» **YOUR GOAL**:
Format the lines below, starting at the one containing "Markets (Months 7-12)**" and ending at the one containing "- **Market Validation:** Validate market fit", as a Markdown table with the columns No. and Text. Number each line in order and leave out any blank lines.

[INFORMATION PROVIDED]

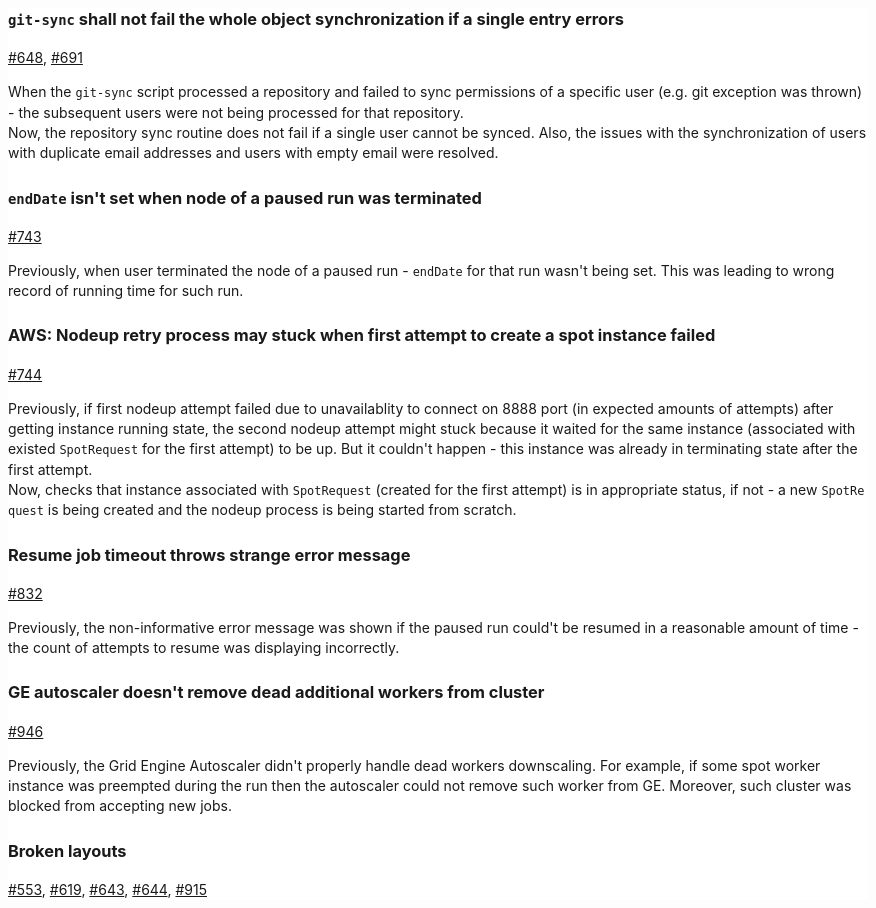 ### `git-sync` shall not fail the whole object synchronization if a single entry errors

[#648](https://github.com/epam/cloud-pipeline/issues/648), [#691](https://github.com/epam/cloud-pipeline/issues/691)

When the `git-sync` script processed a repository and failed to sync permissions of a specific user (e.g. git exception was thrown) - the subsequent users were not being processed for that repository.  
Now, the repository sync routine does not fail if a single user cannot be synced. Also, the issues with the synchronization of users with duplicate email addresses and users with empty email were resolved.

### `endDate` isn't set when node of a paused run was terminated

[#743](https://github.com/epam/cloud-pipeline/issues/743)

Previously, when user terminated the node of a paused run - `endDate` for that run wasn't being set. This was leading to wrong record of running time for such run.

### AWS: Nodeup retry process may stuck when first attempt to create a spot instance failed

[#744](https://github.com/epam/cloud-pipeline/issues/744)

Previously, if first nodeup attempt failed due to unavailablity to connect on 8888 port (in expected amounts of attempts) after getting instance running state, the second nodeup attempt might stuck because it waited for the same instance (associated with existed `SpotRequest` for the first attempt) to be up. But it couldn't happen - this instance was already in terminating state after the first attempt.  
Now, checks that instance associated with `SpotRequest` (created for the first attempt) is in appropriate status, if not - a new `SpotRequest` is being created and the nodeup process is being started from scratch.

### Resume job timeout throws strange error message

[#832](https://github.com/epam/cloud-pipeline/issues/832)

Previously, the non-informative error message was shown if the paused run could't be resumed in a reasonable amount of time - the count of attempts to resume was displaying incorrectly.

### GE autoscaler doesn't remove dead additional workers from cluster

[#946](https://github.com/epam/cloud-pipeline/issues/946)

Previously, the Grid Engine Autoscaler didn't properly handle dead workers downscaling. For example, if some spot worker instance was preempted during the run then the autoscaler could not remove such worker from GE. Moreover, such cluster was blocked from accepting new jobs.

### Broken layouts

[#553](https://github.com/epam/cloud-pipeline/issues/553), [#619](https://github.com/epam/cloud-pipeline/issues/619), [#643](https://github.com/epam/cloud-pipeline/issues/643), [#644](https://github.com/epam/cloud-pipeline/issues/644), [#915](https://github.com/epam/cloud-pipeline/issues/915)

[/INFORMATION PROVIDED]
[INFORMATION PROVIDED]

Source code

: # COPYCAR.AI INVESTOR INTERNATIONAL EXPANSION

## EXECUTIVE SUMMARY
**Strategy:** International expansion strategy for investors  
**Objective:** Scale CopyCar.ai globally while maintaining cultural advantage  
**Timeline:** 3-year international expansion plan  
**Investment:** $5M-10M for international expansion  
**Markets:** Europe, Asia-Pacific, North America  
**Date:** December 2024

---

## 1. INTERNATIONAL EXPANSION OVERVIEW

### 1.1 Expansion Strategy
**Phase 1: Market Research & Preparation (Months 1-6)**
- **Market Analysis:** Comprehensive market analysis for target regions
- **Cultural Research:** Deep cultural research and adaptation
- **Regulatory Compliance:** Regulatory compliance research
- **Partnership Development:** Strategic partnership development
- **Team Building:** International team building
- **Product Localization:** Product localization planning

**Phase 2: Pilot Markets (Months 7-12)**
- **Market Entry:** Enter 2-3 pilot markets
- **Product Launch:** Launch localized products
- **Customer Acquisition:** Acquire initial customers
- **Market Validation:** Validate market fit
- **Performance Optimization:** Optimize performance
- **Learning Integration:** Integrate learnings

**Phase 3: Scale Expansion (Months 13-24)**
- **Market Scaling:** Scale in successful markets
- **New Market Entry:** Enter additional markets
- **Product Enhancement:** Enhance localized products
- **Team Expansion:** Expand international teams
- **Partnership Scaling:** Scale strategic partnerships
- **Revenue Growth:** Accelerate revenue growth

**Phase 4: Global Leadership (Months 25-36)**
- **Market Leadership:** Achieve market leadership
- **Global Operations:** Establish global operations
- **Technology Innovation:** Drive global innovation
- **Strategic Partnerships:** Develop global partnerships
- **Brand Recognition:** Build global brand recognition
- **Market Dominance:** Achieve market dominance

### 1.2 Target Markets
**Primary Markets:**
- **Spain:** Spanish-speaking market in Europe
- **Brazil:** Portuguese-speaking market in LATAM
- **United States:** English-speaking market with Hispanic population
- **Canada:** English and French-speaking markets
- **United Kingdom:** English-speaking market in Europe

[/INFORMATION PROVIDED]

» **SOLUTION TO THIS EXERCISE**:
| No. | Text |
|---|---|
| 1 | **Phase 2: Pilot Markets (Months 7-12)** |
| 2 | - **Market Entry:** Enter 2-3 pilot markets |
| 3 | - **Product Launch:** Launch localized products |
| 4 | - **Customer Acquisition:** Acquire initial customers |
| 5 | - **Market Validation:** Validate market fit |